About this task:
Filter the listing below, keeping only the lines with the word "elbow".

*** Opening of Material shown ***

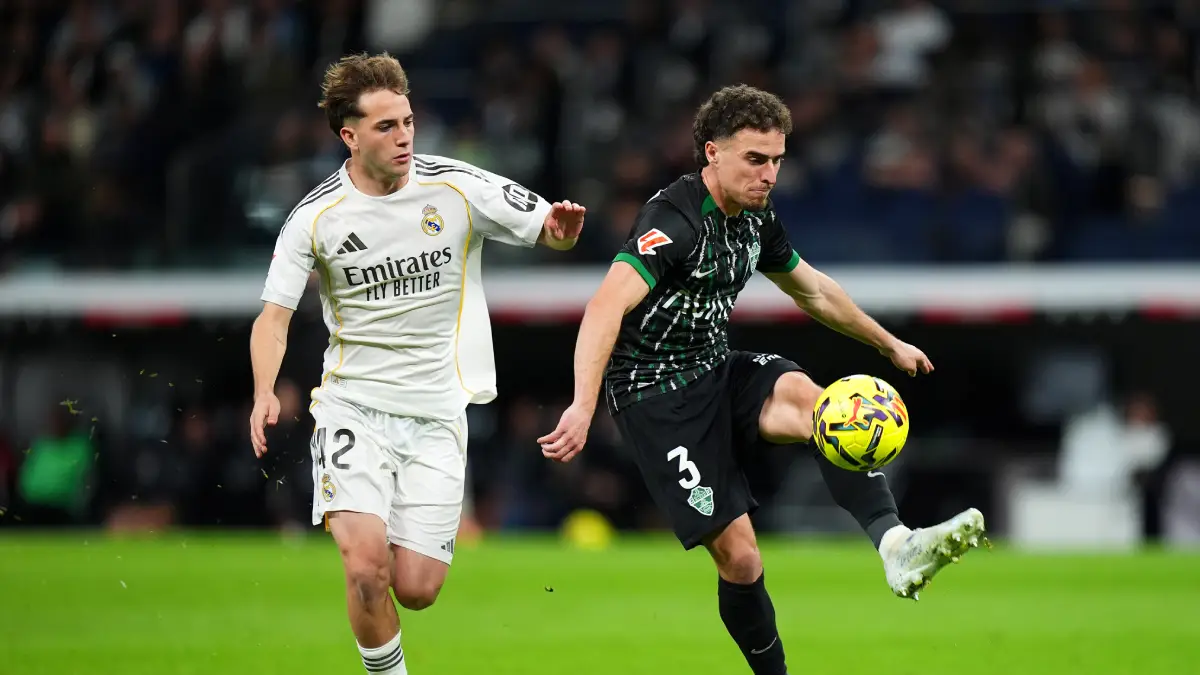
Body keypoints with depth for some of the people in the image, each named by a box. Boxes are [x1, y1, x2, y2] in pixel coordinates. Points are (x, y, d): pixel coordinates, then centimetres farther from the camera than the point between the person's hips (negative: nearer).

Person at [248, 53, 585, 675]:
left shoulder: (459, 189, -5)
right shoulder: (315, 218, -6)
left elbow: (549, 230, 4)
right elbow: (274, 315, -4)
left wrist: (559, 227, -21)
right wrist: (264, 393, -22)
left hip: (436, 412, 1)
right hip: (352, 407, -1)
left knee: (416, 590, -2)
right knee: (368, 567, -21)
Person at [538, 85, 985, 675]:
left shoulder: (754, 219, 6)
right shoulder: (674, 220, -21)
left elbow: (814, 291, 26)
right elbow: (607, 307, -35)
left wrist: (890, 345, 34)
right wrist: (583, 408, -48)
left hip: (717, 372, 7)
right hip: (656, 393, -7)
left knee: (806, 397, -26)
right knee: (738, 556, -12)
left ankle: (896, 545, -41)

*** Close of Material shown ***

Response:
left elbow: (549, 230, 4)
right elbow: (274, 315, -4)
left elbow: (814, 291, 26)
right elbow: (607, 307, -35)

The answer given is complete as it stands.